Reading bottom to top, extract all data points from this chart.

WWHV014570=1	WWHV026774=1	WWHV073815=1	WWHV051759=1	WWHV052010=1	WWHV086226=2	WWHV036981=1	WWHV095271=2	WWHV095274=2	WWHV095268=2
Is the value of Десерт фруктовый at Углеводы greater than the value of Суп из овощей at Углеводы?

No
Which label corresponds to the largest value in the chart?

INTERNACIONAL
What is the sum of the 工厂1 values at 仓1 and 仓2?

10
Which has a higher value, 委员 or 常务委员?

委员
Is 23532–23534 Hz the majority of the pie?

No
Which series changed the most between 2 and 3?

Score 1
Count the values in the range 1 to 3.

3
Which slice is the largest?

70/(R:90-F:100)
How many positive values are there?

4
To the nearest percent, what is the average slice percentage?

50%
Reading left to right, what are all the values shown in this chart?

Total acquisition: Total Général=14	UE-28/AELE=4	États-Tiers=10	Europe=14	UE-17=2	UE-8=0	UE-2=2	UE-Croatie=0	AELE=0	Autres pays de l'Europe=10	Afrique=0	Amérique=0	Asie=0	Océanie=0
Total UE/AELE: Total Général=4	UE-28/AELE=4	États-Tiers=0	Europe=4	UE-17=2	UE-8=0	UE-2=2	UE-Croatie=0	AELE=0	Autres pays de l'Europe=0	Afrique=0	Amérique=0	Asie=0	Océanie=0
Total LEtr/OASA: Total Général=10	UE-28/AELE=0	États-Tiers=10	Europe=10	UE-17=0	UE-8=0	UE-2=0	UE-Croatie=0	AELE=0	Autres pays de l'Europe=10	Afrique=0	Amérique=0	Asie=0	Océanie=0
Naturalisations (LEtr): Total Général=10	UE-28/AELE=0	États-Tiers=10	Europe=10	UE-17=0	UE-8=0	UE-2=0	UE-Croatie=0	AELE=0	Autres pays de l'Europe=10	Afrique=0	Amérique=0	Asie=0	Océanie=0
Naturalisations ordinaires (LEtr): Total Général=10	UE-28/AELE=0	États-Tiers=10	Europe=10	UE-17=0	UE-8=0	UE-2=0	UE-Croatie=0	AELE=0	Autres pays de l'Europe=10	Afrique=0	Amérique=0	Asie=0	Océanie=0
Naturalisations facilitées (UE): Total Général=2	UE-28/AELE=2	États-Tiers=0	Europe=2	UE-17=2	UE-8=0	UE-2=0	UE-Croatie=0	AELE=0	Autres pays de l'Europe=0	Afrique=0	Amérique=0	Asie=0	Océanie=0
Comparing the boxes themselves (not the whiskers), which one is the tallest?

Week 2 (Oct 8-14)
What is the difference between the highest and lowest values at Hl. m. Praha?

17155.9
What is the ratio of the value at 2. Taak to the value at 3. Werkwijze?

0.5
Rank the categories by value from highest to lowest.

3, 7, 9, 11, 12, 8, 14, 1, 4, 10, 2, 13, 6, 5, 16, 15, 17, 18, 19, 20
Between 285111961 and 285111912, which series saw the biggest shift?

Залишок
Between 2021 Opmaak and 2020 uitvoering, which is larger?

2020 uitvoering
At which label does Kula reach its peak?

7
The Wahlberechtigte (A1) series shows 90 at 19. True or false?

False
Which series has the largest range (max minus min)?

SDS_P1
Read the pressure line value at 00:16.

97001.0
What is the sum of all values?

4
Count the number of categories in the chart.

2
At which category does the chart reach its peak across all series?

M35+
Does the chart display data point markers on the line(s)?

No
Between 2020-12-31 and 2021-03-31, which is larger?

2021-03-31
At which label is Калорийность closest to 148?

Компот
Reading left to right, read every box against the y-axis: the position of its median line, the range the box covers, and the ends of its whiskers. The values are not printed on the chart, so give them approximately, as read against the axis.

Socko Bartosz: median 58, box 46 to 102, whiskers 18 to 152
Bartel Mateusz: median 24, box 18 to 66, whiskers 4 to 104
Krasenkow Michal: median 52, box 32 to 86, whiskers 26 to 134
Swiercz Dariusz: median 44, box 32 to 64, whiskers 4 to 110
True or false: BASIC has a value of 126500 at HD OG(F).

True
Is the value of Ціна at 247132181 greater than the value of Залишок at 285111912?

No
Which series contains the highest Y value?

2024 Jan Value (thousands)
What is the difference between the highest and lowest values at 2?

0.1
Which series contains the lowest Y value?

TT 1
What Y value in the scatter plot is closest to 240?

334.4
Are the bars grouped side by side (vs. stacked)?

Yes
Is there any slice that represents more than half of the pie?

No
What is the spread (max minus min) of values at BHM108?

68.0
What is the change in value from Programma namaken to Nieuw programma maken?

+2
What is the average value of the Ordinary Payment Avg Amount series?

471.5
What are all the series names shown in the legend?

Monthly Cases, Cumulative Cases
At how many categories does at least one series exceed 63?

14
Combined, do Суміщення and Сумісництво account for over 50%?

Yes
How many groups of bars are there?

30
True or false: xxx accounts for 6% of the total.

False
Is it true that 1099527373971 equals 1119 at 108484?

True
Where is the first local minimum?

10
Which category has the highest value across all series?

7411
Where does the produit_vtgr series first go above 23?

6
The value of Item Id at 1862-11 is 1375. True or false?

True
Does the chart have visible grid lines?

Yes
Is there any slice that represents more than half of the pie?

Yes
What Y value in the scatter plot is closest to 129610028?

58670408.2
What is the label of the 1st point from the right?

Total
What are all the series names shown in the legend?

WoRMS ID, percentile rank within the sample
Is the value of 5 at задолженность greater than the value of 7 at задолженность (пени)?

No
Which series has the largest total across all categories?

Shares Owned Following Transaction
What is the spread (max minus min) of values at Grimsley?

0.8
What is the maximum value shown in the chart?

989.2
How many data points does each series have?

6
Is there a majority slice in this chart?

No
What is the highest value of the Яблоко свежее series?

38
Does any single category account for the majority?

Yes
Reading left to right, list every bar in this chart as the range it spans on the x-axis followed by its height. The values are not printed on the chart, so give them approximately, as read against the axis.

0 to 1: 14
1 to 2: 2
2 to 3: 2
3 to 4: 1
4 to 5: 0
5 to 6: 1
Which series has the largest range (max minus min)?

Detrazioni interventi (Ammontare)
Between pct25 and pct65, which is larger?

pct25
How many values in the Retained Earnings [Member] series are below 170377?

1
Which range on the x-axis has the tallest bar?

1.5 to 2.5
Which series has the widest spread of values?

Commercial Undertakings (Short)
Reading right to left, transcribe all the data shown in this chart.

* **EXERCISE DESCRIPTION**
Give back each line of the items that contains the word "there". Matching is case-sensitive.

* **RESPONSE TO THE EXERCISE**
How many positive values are there?
Is there any slice that represents more than half of the pie?
How many groups of bars are there?
Is there any slice that represents more than half of the pie?
Is there a majority slice in this chart?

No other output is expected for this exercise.